I want to write it later. I also want to compare it with the A / B test.

Summary

I can't say which method is better in this entry. I think there are a lot of things to think about if you want to explore more use cases, I hope it will lead to some understanding of what the bandit algorithm is.

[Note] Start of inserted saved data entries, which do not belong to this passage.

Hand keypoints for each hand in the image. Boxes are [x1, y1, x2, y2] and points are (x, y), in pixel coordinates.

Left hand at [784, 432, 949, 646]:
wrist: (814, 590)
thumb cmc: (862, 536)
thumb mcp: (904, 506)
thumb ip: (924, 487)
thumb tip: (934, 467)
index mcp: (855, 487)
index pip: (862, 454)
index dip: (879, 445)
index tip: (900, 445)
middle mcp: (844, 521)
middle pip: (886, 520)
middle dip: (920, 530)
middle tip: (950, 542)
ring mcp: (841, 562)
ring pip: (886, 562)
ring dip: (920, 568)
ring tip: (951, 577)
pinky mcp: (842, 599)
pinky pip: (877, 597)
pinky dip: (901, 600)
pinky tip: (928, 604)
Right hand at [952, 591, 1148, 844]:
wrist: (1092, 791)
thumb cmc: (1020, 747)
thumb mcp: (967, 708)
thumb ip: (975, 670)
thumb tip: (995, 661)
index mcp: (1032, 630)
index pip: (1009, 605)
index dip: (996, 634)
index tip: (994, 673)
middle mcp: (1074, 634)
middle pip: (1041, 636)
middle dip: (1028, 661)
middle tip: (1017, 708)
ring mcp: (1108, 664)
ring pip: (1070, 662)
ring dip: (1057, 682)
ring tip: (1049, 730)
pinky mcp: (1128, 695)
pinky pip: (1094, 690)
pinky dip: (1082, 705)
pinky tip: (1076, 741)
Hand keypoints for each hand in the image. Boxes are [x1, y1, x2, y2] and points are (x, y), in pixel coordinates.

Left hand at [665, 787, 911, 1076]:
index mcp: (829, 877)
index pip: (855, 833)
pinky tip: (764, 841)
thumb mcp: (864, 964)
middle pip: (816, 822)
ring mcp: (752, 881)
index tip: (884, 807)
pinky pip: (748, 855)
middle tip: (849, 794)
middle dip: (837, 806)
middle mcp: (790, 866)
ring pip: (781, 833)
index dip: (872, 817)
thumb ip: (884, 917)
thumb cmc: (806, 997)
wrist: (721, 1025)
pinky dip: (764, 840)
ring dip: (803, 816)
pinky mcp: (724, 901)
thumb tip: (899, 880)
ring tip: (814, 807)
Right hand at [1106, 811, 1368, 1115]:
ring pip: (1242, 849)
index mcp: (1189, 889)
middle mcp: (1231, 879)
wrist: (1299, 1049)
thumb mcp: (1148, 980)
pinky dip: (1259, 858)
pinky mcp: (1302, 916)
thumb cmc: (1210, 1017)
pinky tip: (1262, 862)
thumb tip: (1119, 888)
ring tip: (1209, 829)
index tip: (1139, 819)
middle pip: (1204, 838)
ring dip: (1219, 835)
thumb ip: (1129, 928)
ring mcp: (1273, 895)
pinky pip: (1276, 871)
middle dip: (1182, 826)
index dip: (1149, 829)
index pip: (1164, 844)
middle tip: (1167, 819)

The bandit algorithm is characterized by being able to search while utilizing the data assets obtained so far. I think one of the benefits is that exploration can reduce the risk of putting a business at risk by lowering important indicators such as eCPM. Therefore, I wanted to verify what kind of utility can be obtained when there are data assets in advance, rather than making the right choice, so I tried this kind of simulation. We hope you find it helpful. And if you have any opinions, please feel free to comment!